15min:
THE ZEEMAN EFFECT IN THE OPTICAL SPECTRUM OF MANGANESE MONOHYDRIDE: MnH\setcounterfootnote1..

JAMIE GENGLER AND TIMOTHY C. STEIMLE, Department of Chemistry and Biochemistry, Arizona State
University, Tempe, AZ, USA 85287; MICHAEL STOLL, Molecular Physics, Fritz-Haber-Institut der Max-Planck-Gesselschaft, Faradayweg 4-6, 14195 Berlin, Germany.

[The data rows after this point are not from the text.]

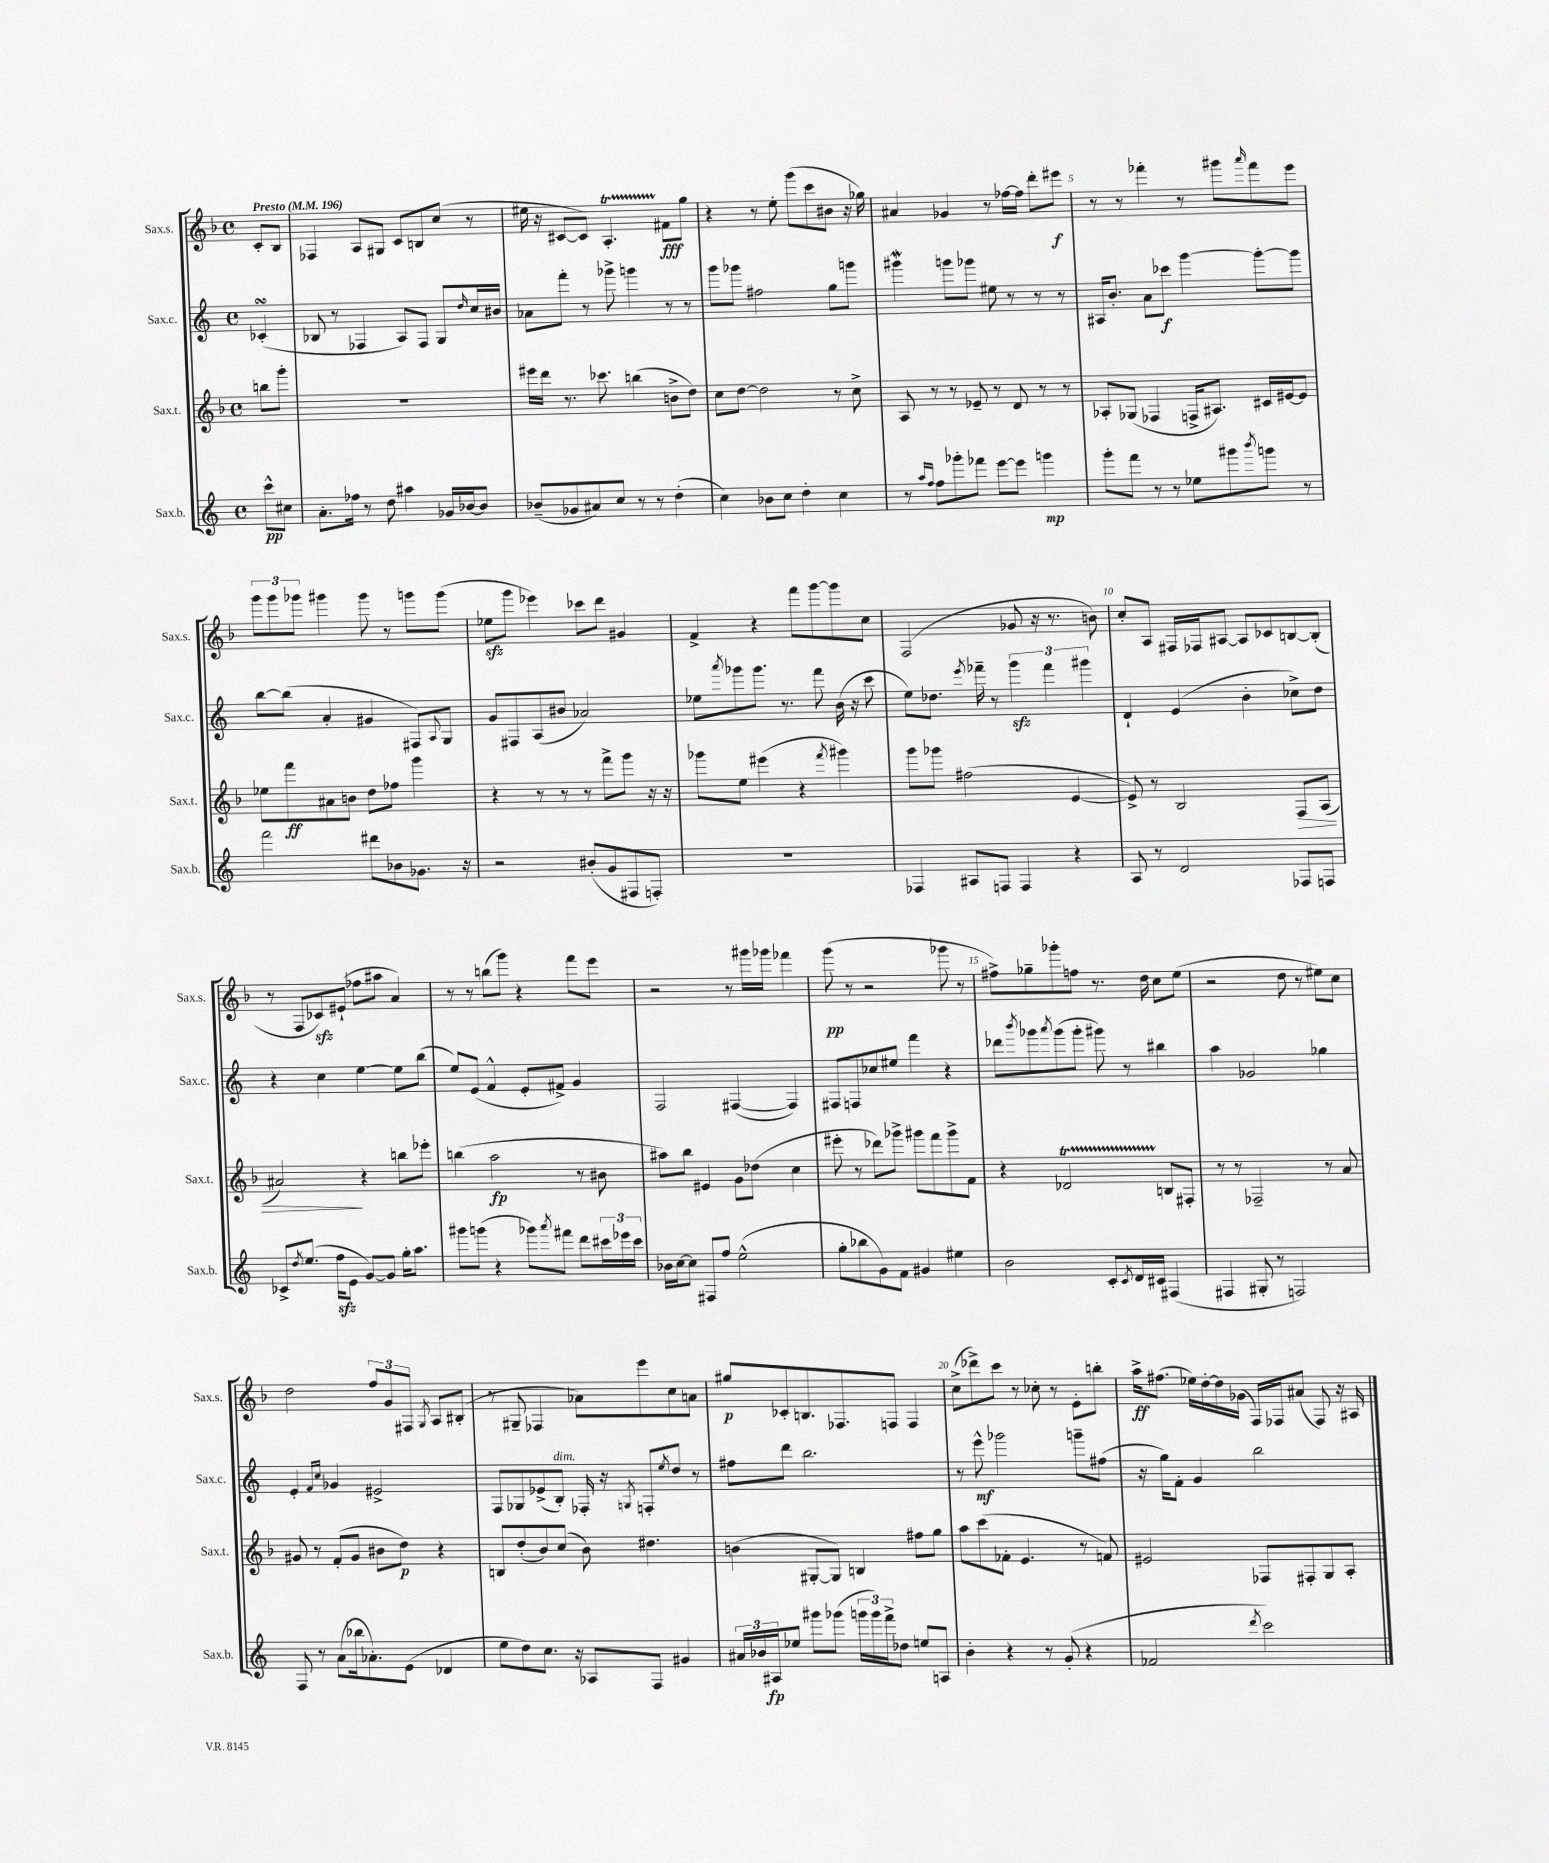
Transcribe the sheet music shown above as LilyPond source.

<<
\new StaffGroup <<
\new Staff = "s0" \with { instrumentName = "Sax.s." shortInstrumentName = "Sax.s." } {
    \clef treble \key f \major \defaultTimeSignature \time 4/4 \partial 4 \tempo "Presto" 4 = 196
    c'8-. bes8 |
    fes4 a8 gis8 c'8 b8 c''8( r8 |
    eis''16 r16 cis'8~ cis'8) a4.-.\startTrillSpan fis'8\stopTrillSpan\fff g''8 |
    r4 r8 e''8-. g'''8( c'''8 bis'8 r16 ges''16) |
    ais'4 ges'4 r8 fes''16~ fes''16 d'''8-. eis'''8\f |
    r8 r8 fes'''4-. r8 gis'''8 \grace { a'''16 } fes'''8 e'''8 |
    \tuplet 3/2 { g'''8 g'''8 ges'''8 } gis'''4 gis'''8 r8 g'''8 g'''8( |
    ees''8\sfz g'''8 ees'''4) ces'''8 d'''8 gis'4 |
    f'4-> r4 f'''8 g'''8~ g'''8 c''8 |
    f2( ges'8 r16 r8. b'8) |
    c''8-. a8 fis16 fes16 ais8~ ais8 ces'8 b8~ b8-.( |
    r8 f8 ces'8\sfz) eis'8-!( fes''8 ais''8 a'4) |
    r8 r8 b''8( g'''8) r4 f'''8 e'''8 |
    r2 r8 gis'''16 ges'''16 fes'''4 |
    g'''8\pp( r8 r2 ges'''8 r8 |
    fis''8->) ges''8-- ges'''8-. f''8 r8. d''16 c''8 e''8( |
    r2 d''8 r8 eis''8) c''8 |
    d''2 \tuplet 3/2 { f''8 g'8 fis8 } \acciaccatura { g8 } a8 bis8-.( |
    r8 gis8-- fes4 aes'8) e'''8 c''8 a'8 |
    gis''8\p ces'8-. b8. fes8. f8 f4 |
    c''8->( des'''8->) c'''8 r8 ces''8-. r8 e'8-. b''8-. |
    a''16->\ff fis''8.( ees''16) d''16~-. d''16 ges'16( f16) fes16 ais'8( fes8) r16 ais16 \bar "|." |
}
\new Staff = "s1" \with { instrumentName = "Sax.c." shortInstrumentName = "Sax.c." } {
    \clef treble \key c \major \defaultTimeSignature \time 4/4 \partial 4
    ces'4-.\turn( |
    bes8 r8 fes4 a8) fes8 g8 \grace { d''16 } c''16 bis'16 |
    aes'8 f'''8-. r8 ges'''8-> g'''4 r8 r8 |
    g'''8 ges'''8 fis''2 g''8 g'''8 |
    gis'''4\mordent g'''8 ges'''8 eis''8 r8 r8 r8 |
    ais16 b'8.-. a'8 ces'''8\f g'''4~ g'''8~-. g'''8 |
    b''8~ b''8( a'4-. gis'4 fis8) \appoggiatura { a8 } g8 |
    g'8 fis8 a8( bis'8 aes'2) |
    ees''8 \acciaccatura { a'''8 } ges'''8 ges'''8. r8. f'''8 b'16( r16 c'''8 |
    e''8) des''8. \acciaccatura { e'''8 } fes'''16-- r8 \tuplet 3/2 { g'''4\sfz fes'''4 gis'''4 } |
    d'4-! e'4( b'4-. ces''8->) d''8 |
    r4 c''4 e''4~ e''8 b''8( |
    e''8) e'8( f'4-^ e'8-. fis'8->) g'4 |
    f2 fis4~( fis4) |
    fis8 f8 ces''8 eis''8 f'''4 r4 |
    des'''8 \acciaccatura { b'''8 } ges'''8 \acciaccatura { a'''8 } ges'''8( ges'''8-. gis'''8) r8 bis''4 |
    a''4 ges'2 ges''4 |
    e'4-. \grace { f'16 c''16 } ges'4 eis'2-> |
    f8 ges8 ees'8->( b8-.^\markup { \italic "dim." }) fes16-. r16 \acciaccatura { g8 } f8-. \acciaccatura { e''8 } d''8 r8 |
    fis''8 d'''8 b''2. |
    r8 e'''8-^\mf ges'''2 g'''8-- fis''8( |
    r16 g''16) f'8-. g'4 b''2 \bar "|." |
}
\new Staff = "s2" \with { instrumentName = "Sax.t." shortInstrumentName = "Sax.t." } {
    \clef treble \key f \major \defaultTimeSignature \time 4/4 \partial 4
    b''8 g'''8-. |
    R1 |
    eis'''16 d'''16 r8. ces'''8. b''4( b'8-> d''8) |
    c''8 d''8~ d''2 r8 c''8-> |
    a8 r8 r8 ees'8-- r8 d'8 r8 r8 |
    aes8-. ges8( fes4 f16-> ais8.) cis'16 eis'16~ eis'8 |
    ees''8 f'''8\ff ais'8 b'8 d''8 fes''8 g'''4 |
    r4 r8 r8 r8 f'''8-> g'''8 r16 r16 |
    ges'''8 e''8 eis'''4( r4 \acciaccatura { f'''8 } gis'''4) |
    g'''8 ges'''8 fis''2( e'4~ |
    e'8->) r8 bes2 f8\> a8( |
    ais'2\!) r4 b''8 ees'''8-. |
    b''4( a''2\fp r8 bis'8 |
    ais''8) bes''8 eis'4 g'8 des''8( c''4 |
    eis'''8-. r8 des'''8) ges'''8-> gis'''8 f'''8 gis'''8-> f'8 |
    r4 des'2\startTrillSpan b8\stopTrillSpan fis8-. |
    r8 r8 fes2-- r8 a'8 |
    gis'8 r8 f'8-.( gis'8 bis'8 d''8\p) r4 |
    b8 d''8-.( bes'8) c''8( bes'8) dis''4. |
    b'4( gis8~-. gis8) b4 fis''8 g''8 |
    a''8 c'''8( fes'8-. e'4. r8 f'8) |
    eis'2 fes8 fis8-. g8 a8-. \bar "|." |
}
\new Staff = "s3" \with { instrumentName = "Sax.b." shortInstrumentName = "Sax.b." } {
    \clef treble \key c \major \defaultTimeSignature \time 4/4 \partial 4
    c'''8-^\pp cis''8 |
    a'8.-. fes''16 r8 d''8 ais''4 ges'16 bes'16~ bes'8 |
    bes'8--( ges'8 ais'8) c''8 r8 r8 d''4-.( |
    c''4) bes'8 c''8 d''4-. c''4 |
    r8 \grace { a''16 f''16 } f''8 ges'''8-. fes'''8 e'''8~ e'''8 g'''4\mp |
    g'''8-. f'''8 r8 r8 ees''8 gis'''8 \acciaccatura { b'''8 } g'''8 r8 |
    f'''2 dis'''8 bes'8 ges'8. r16 |
    r2 bis'8-.( g'8 fis8 f8-.) |
    R1 |
    fes4 ais8 f8 f4 r4 |
    a8 r8 d'2 fes8 f8 |
    ces'8-> \acciaccatura { d''8 } e''8.( f''16\sfz e'8 g'8~) g'8 g''16-. a''8. |
    gis'''8 g'''8( r4 ges'''8) \acciaccatura { a'''8 } fis'''8 d'''8 \tuplet 3/2 { cis'''16 ees'''16 cis'''16 } |
    bes'16 c''16~ c''8 fis8 f''8 e''2-^( |
    g''8-. bes''8 g'8) f'8 gis'4 eis''4 |
    b'2 c'8-. \acciaccatura { c'8 } d'16 cis'16 fis4( |
    fis4 gis8-. r8 f2) |
    f8 r8 a'8( bes''16 aes'8.-.) e'8( des'4 |
    e''8 d''8) c''8. r16 aes8 f8 gis'4 |
    \tuplet 3/2 { ais'16 bes'16 ais16\fp } ees''8 gis'''8 ges'''8( \tuplet 3/2 { g'''16 g'''16) f'''16-> } des''8 e''8 a8 |
    b'4-. r4 r8 g'8-.( r4 |
    fes'2 \acciaccatura { d'''8 } c'''2) \bar "|." |
}
>>
>>
\layout { \context { \Score \override BarNumber.break-visibility = ##(#f #t #t) barNumberVisibility = #(every-nth-bar-number-visible 5) } }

The only successful demonstration of buffer-gas cooling and magnetic trapping of paramagnetic molecules was that performed by Doyle and co-workers in 1998. It is anticipated that the relatively large rotational spacing and small spin-spin and spin-rotation interaction in the X7 Sigma+ (v = 0) state of MnH is a signature of a favorable ratio of elastic to inelastic collisions with helium atoms which is required for buffer-gas cooling and trapping. Furthermore, the large magnetic moment of the N = 0, X7 Sigma+ (v = 0) state of MnH enables one to create a deep trap, and this allows a large enough trapping time to be able to isolate the sample from its environment by cryopumping the helium away. Here we report on the magnetic properties of MnH studied as a necessary preliminary to our use of it in buffer-gas cooling and magnetic trapping experiments. The Zeeman effect in the P1(0) branch feature ( nu = 17568.3536 cm-1) of the A7 Pi - X7 Sigma+ (0,0) band system of MnH was selected for Zeeman measurements. The field free spectra is complicated but has been thoroughly analyzed''.